Le livret de Bernstein retrace le parcours initiatique de Candide, du château de Thunder-ten-tronckh, dont il est chassé pour avoir aimé la fille du baron, Cunégonde, au métaphorique jardin qu’il s’agit de cultiver. Que de vieux souvenirs de lecture le titre de ce spectacle n’éveille-t-il pas ! Les spectatrices et spectateurs viennent assister à cette version de Candide, chargés d’un horizon d’attente, que la réalité de cette mise en scène, flirtant davantage avec la mise en espace, vient vite déjouer.
La pièce s’ouvre sur l’image d’une rangée de chaises, disposées en ligne. Des personnages — ou plutôt des personnes, tant ces silhouettes ont tout des passants que l’on croise quotidiennement dans la rue — s’accumulent sur le plateau, faisant ainsi advenir une foule ordonnée sur la scène de l’Opéra. L’impression troublante se poursuit tout au long de la pièce (De quoi doit-on parler d’ailleurs ? Satire, opéra, opérette, ou comédie musicale ?), des danseurs effectuent des mouvements surprenants.
D’après le metteur en scène et sa chorégraphe, Annie B Parson, ces derniers tendent à dire les riens de la vie se poursuivent en marge du récit voltairien. Parfois, à l’inverse, leurs déplacements tendent à signifier ce qui est en train de se dire sur scène. La présence de ces danseurs/marcheurs nous porte ainsi à croire que Daniel Fish et sa chorégraphe n’ont pas tranché quant au régime que devrait connaître la danse dans cette pièce, elle oscille alors entre illustration et abstraction. L’écriture chorégraphique semble manquer de cohérence et la danse se répand, inconsistante, sur la scène de la Grande salle de l’Opéra de Lyon.
En revanche, ce qui nous maintient en éveil tout au long du spectacle, ce sont les interventions ironiques d’un narrateur extérieur, venant instiller un peu de théâtralité, dans un récit très dense. Éclairé par une poursuite, le conteur prononce des aphorismes pessimistes, qui font largement référence à notre actualité. Reprenant les codes du seul-en-scène, ces prises de parole grinçantes sont autant de moment de lumière (paradoxalement) dans une mise en scène plutôt plate. Même le surgissement de mousse sur le plateau, qui a lieu à deux reprises, ne parvient pas à éveiller en nous une quelconque réjouissance de l’œil. Il semble que, peu importe les rares choix scéniques opérés, tout contribue à émousser la pièce de Berstein.

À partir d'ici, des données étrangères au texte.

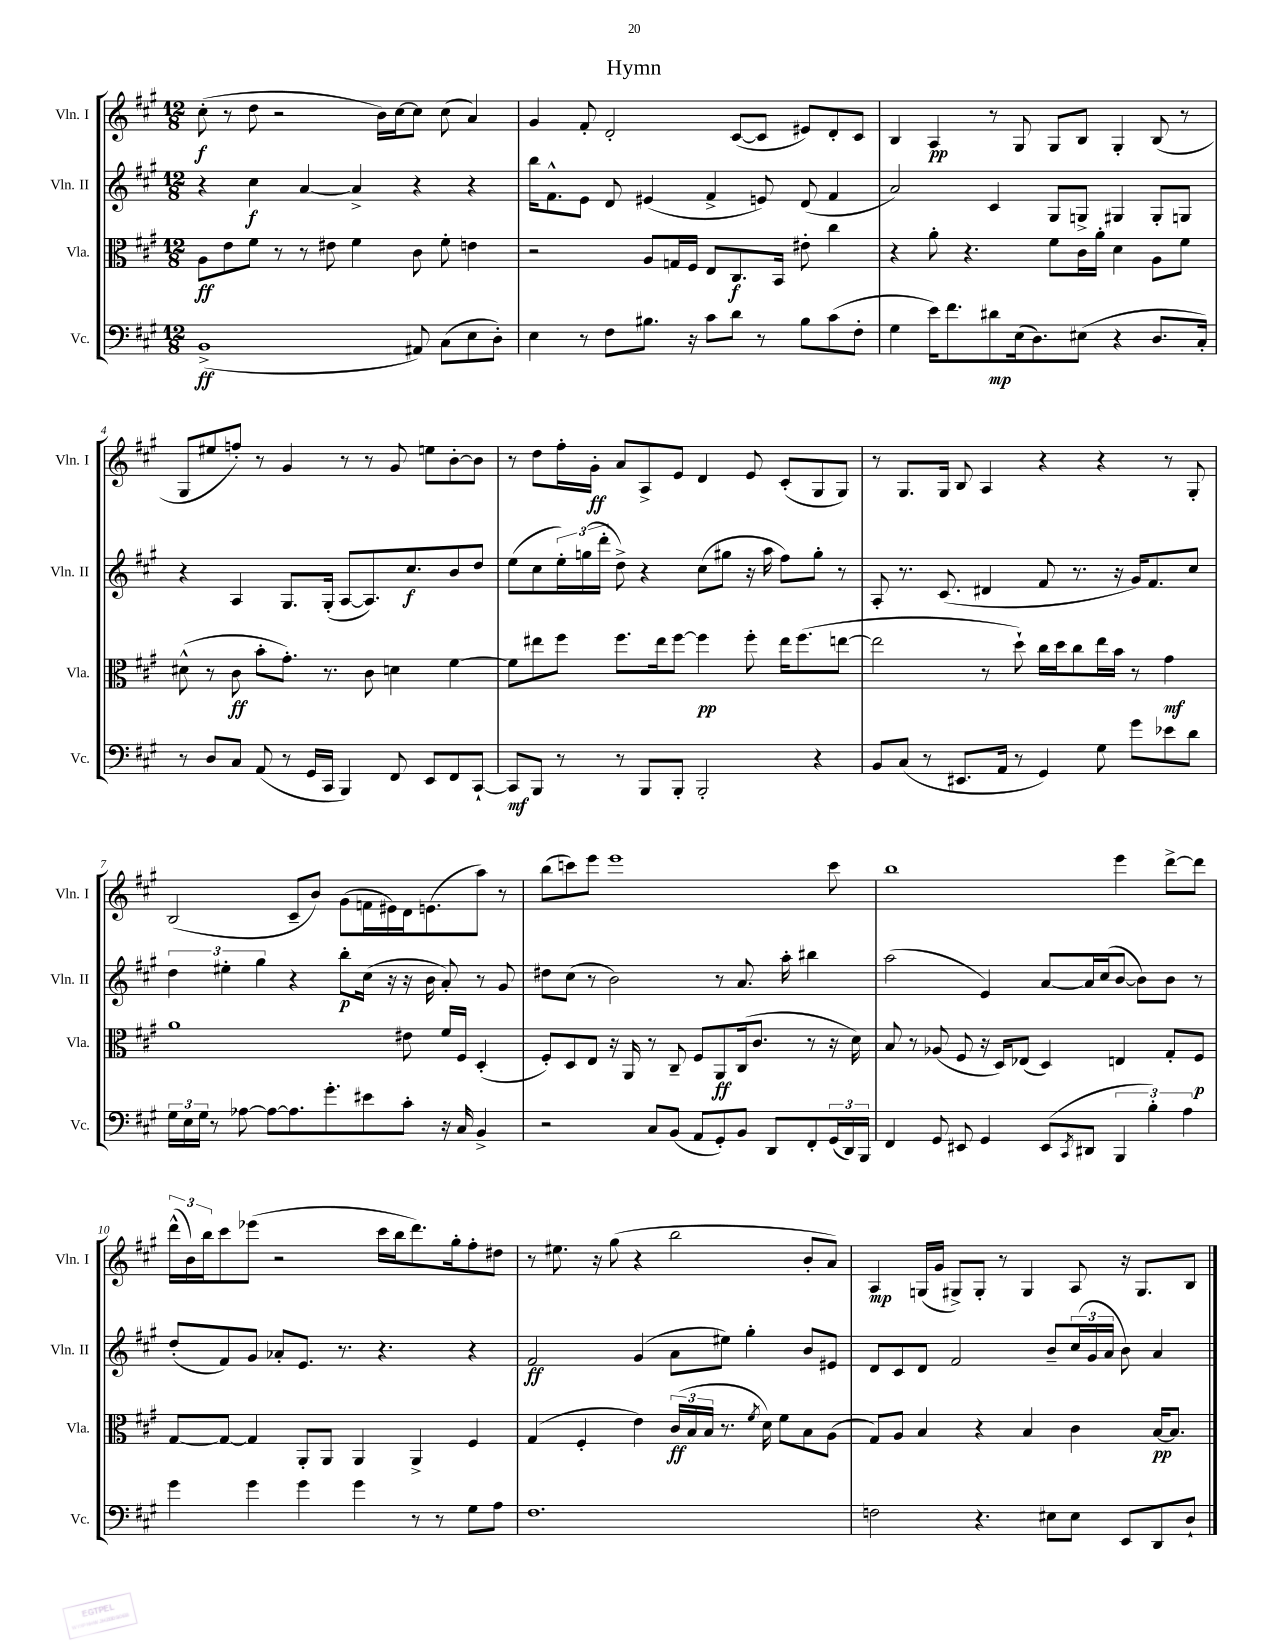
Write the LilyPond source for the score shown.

\header { title = "Hymn" }
<<
\new StaffGroup <<
\new Staff = "s0" \with { instrumentName = "Vln. I" shortInstrumentName = "Vln. I" } {
    \clef treble \key a \major \numericTimeSignature \time 12/8
    cis''8-.\f( r8 d''8 r2 b'16) cis''16~ cis''8 cis''8( a'4) |
    gis'4 fis'8-. d'2-. cis'8~( cis'8 eis'8) d'8-. cis'8 |
    b4 a4\pp r8 gis8 gis8 b8 gis4-. b8( r8 |
    gis8 eis''8 f''8-.) r8 gis'4 r8 r8 gis'8 e''8 b'8~-. b'8 |
    r8 d''8 fis''16-. gis'16-.\ff a'8 a8-> e'8 d'4 e'8 cis'8-.( gis8 gis8) |
    r8 gis8. gis16 b8 a4 r4 r4 r8 gis8-. |
    b2( cis'8-- b'8) gis'8( f'16 eis'16) d'16 e'8.( a''8) r8 |
    b''8( c'''8) e'''8 e'''1 c'''8 |
    b''1 e'''4 d'''8~-> d'''8 |
    \tuplet 3/2 { d'''16-^( b'16) b''16 } cis'''8 ees'''8( r2 cis'''16 b''16 d'''8.) gis''16-. fis''8-. dis''8 |
    r8 eis''8. r16 gis''8( r4 b''2 b'8-. a'8) |
    a4\mp g16( gis'16 gis8->) gis8-. r8 gis4 a8 r16 gis8. b8 \bar "|." |
}
\new Staff = "s1" \with { instrumentName = "Vln. II" shortInstrumentName = "Vln. II" } {
    \clef treble \key a \major \numericTimeSignature \time 12/8
    r4 cis''4\f a'4~ a'4-> r4 r4 |
    b''16 fis'8.-^ e'8 d'8 eis'4( fis'4-> e'8) d'8( fis'4 |
    a'2) cis'4 gis8 g8-> gis4 gis8-. g8 |
    r4 a4 gis8. gis16-.( a8~ a8.) cis''8.\f b'8 d''8 |
    e''8( cis''8 \tuplet 3/2 { e''16-.) g''16( d'''16-. } d''8->) r4 cis''8( gis''8 r16 a''16 fis''8) gis''8-. r8 |
    a8-. r8. cis'8.( dis'4 fis'8 r8. r16 gis'16) fis'8. cis''8 |
    \tuplet 3/2 { d''4 eis''4-. gis''4 } r4 b''8-.\p cis''16( r16 r16 b'16 a'8-.) r8 gis'8 |
    dis''8 cis''8( r8 b'2) r8 a'8. a''16-. bis''4 |
    a''2( e'4) a'8~ a'16 cis''16( b'8~ b'8) b'8 r8 |
    d''8-.( fis'8) gis'8 aes'8-. e'8. r8. r4. r4 |
    fis'2\ff gis'4( a'8 eis''8) gis''4-. b'8 eis'8 |
    d'8 cis'8 d'8 fis'2 b'8-- \tuplet 3/2 { cis''16( gis'16 a'16 } b'8) a'4 \bar "|." |
}
\new Staff = "s2" \with { instrumentName = "Vla." shortInstrumentName = "Vla." } {
    \clef alto \key a \major \numericTimeSignature \time 12/8
    a8\ff e'8 fis'8 r8 r8 eis'8 fis'4 cis'8 fis'8-. e'4 |
    r2 a8 g16 fis16 e8 cis8.\f b,16 eis'8-. cis''4 |
    r4 a'8-. r4. fis'8 cis'16 a'16-. d'4 a8 fis'8 |
    dis'8-^( r8 cis'8\ff b'8-. gis'8.-.) r8. cis'8 d'4 fis'4~ |
    fis'8 eis''8 fis''8 fis''8. eis''16 fis''8~ fis''4\pp fis''8-. eis''16 fis''8.( e''8~ |
    e''2 r8 d''8-!) cis''16 d''16 cis''8 e''16 b'16 r8 gis'4\mf |
    a'1 eis'8 fis'16 fis16 d4-.( |
    fis8-.) d8 e8 r16 a,16 r8 cis8-- fis8 a,8\ff cis16( cis'8. r8 r16 d'16) |
    b8 r8 aes8( fis8 r16 d16) ees8( d4) e4 gis8-. fis8\p |
    gis8~ gis8~ gis4 a,8-. a,8 a,4 a,4-> fis4 |
    gis4( fis4-. e'4) \tuplet 3/2 { cis'16\ff( b16 b16 } r8. \acciaccatura { fis'8 } d'16) fis'8 b8 a8( |
    gis8) a8 b4 r4 b4 cis'4 b16~\pp b8. \bar "|." |
}
\new Staff = "s3" \with { instrumentName = "Vc." shortInstrumentName = "Vc." } {
    \clef bass \key a \major \numericTimeSignature \time 12/8
    b,1->\ff( ais,8) cis8( e8 d8-.) |
    e4 r8 fis8 bis8. r16 cis'8 d'8 r8 bis8 cis'8( fis8-. |
    gis4 e'16) fis'8. dis'8\mp e16( d8.) eis8( r4 d8. cis16-.) |
    r8 d8 cis8 a,8( r8 gis,16 cis,16 b,,4) fis,8 e,8 fis,8 cis,8~-! |
    cis,8\mf b,,8 r8 r8 b,,8 b,,8-. b,,2-. r4 |
    b,8 cis8( r8 eis,8. a,16 r8 gis,4) gis8 gis'8 ees'8 d'8 |
    \tuplet 3/2 { gis16 e16 gis16 } r8 aes8~ aes8~ aes8. gis'8.-. eis'8 cis'8-. r16 cis16 b,4-> |
    r2 cis8 b,8( a,8 gis,8-.) b,8 d,8 fis,8-. \tuplet 3/2 { gis,16( d,16) b,,16 } |
    fis,4 gis,8 eis,8 gis,4 eis,8( \acciaccatura { cis,8 } dis,8 \tuplet 3/2 { b,,4 b4-.) a4 } |
    gis'4 gis'4 gis'4 gis'4 r8 r8 gis8 a8 |
    fis1. |
    f2 r4. eis8 eis8 e,8 d,8 d8-! \bar "|." |
}
>>
>>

Un seul élément a pu capter toute notre attention, à savoir le mystérieux et immense ballon, présent dès le début du spectacle, à jardin, mais là aussi, encore aurait-il fallu le dramatiser un tant soit peu. L’objet intrigue, car transparent autant que réfléchissant, il aurait pu constituer un élément de jeu tout à fait intéressant en se faisant notamment la métaphore inquiétante d’un monde menacé. Le constat s’impose : cette sphère, qui est, à notre sens, la grande oubliée de cette scénographie, est néanmoins douée d’une plus grande présence scénique que les danseurs.
Il nous semble même qu’en la regardant, elle nous lance insolemment ces vers de Goethe « Voici le monde :/La boule ronde/Monte et descend ;/Creuse et légère,/Qui, comme verre,/Craque et se fend :/Fuis, cher enfant !/Cette parcelle/Dont l’étincelle/Te plaît si fort…/Donne la mort ! ». Mais encore une fois, les choix de mise en scène ont de quoi nous décevoir et le ballon n’est que timidement poussé lors de la deuxième partie du spectacle. L’aire de jeu sur scène se fait très mince et tous les éléments présents semblent relever de l’ornementation. En somme, la mise en scène apparaît comme une réponse chiche, face à la brillante direction musicale, assurée par Wayne Marshall.